3. the seacoast of England.

4. the many places where chalk is found.



B. When they die, some sea animals leave behind -

1. sea coast.

2. ocean floor.

3. shells.

4. white cliffs.



C. The White Cliffs of Dover formed because -

1. sea animals died.

2. there was chalk on the ocean floor.

3. the ocean floor rose up.

4. there is chalk under the soil.



D. Some train tunnels -

1. leave the water behind.

2. allow the train to go through chalk.

3. are on the seacoast of England and France.

4. are stopped by the shells of sea animals



II. We know that gold and silver are elements. An element consists of atoms of only one kind, unlike water, which consists of both hydrogen and oxygen.

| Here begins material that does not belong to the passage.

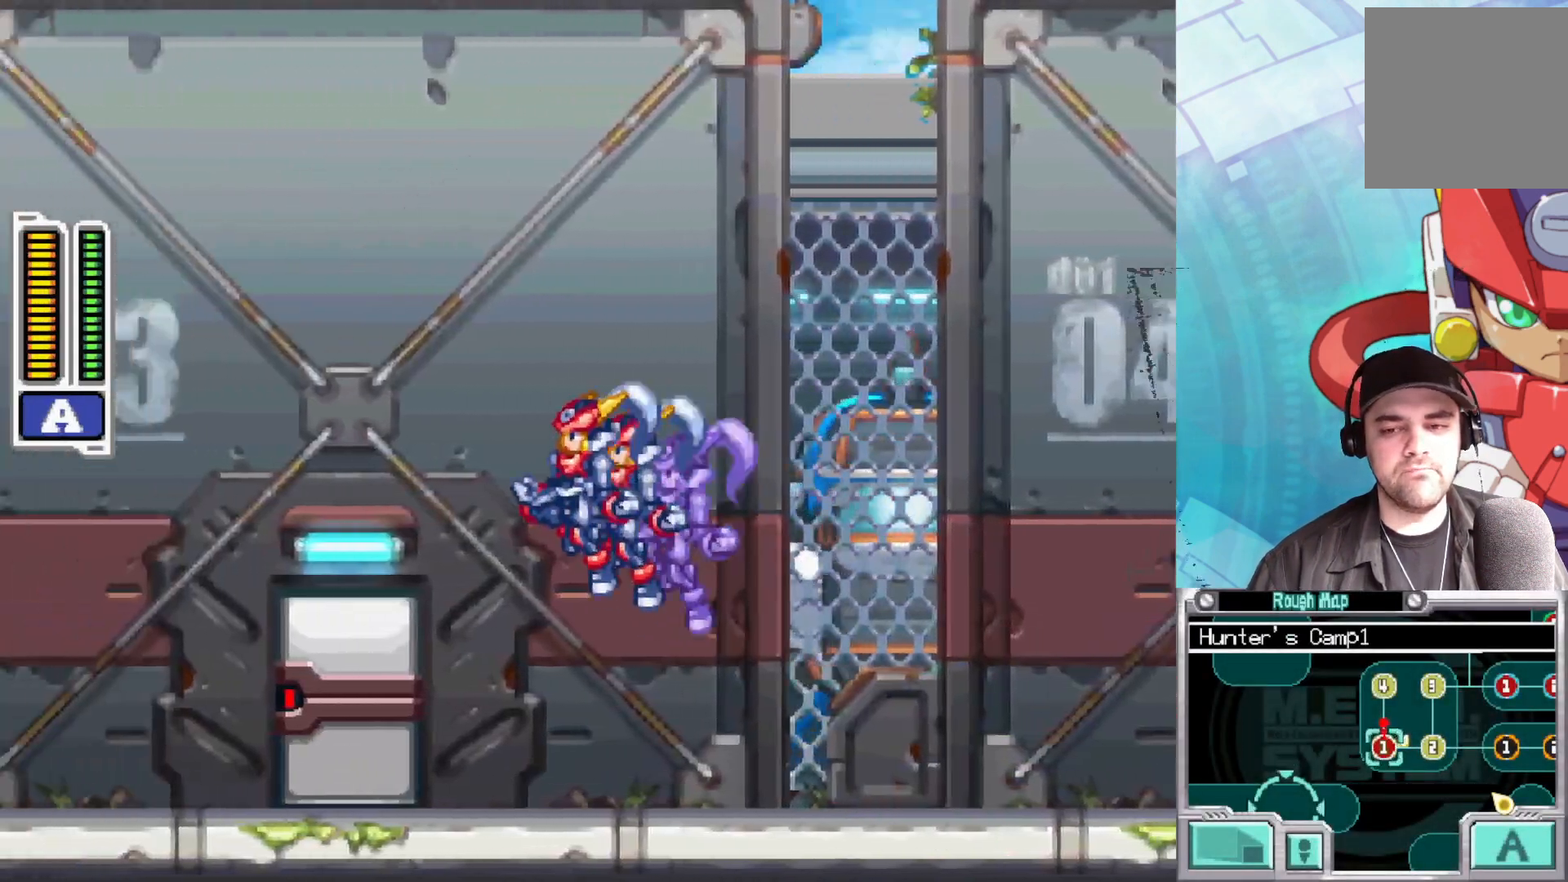
{"buttons": ["B"], "left_stick": "left", "right_stick": "center", "events": [[33, "A", "up"], [100, "B", "up"], [433, "B", "down"]]}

Another element is radium. Radium is especially interesting, because it produces heat. When soil is carried by rivers down to the sea and falls to the bottom, it often carries radium in it. As more and more soil is washed down into the ocean, more and more radium is carried in it. There, as elsewhere, it constantly produces heat.



A. This story is mainly about -

1. a heat-producing element.

2. gold and silver.

3. soil that is washed down into oceans.

4. atoms of only one kind.



B. Oxygen and hydrogen -

1. are not in the same class as silver and gold.

2. are unlike water.

3. are elements.

4. are not elements.



C. Some heat on the ocean floor comes from -

1. oxygen and hydrogen.

2. radium.

3. the water from rivers.

4. gold and silver.



D. One heat-producing element is -

1. gold.

2. silver.

3. radium.

4. hydrogen.



III. An iron or steel bridge swells (gets larger) when warmed by the sun and shrinks (gets smaller) when it becomes colder. Heat makes everything expand, and cold makes everything contract. Cold is the absence of heat. Metals change their size when heated or cooled, and this change is noticeable in a bridge that is made of iron or steel. The builder of a bridge must leave empty spaces for the metal to expand into. Have you noticed that concrete sidewalks have cracks every few feet? These cracks provide space for the concrete to expand into when heated.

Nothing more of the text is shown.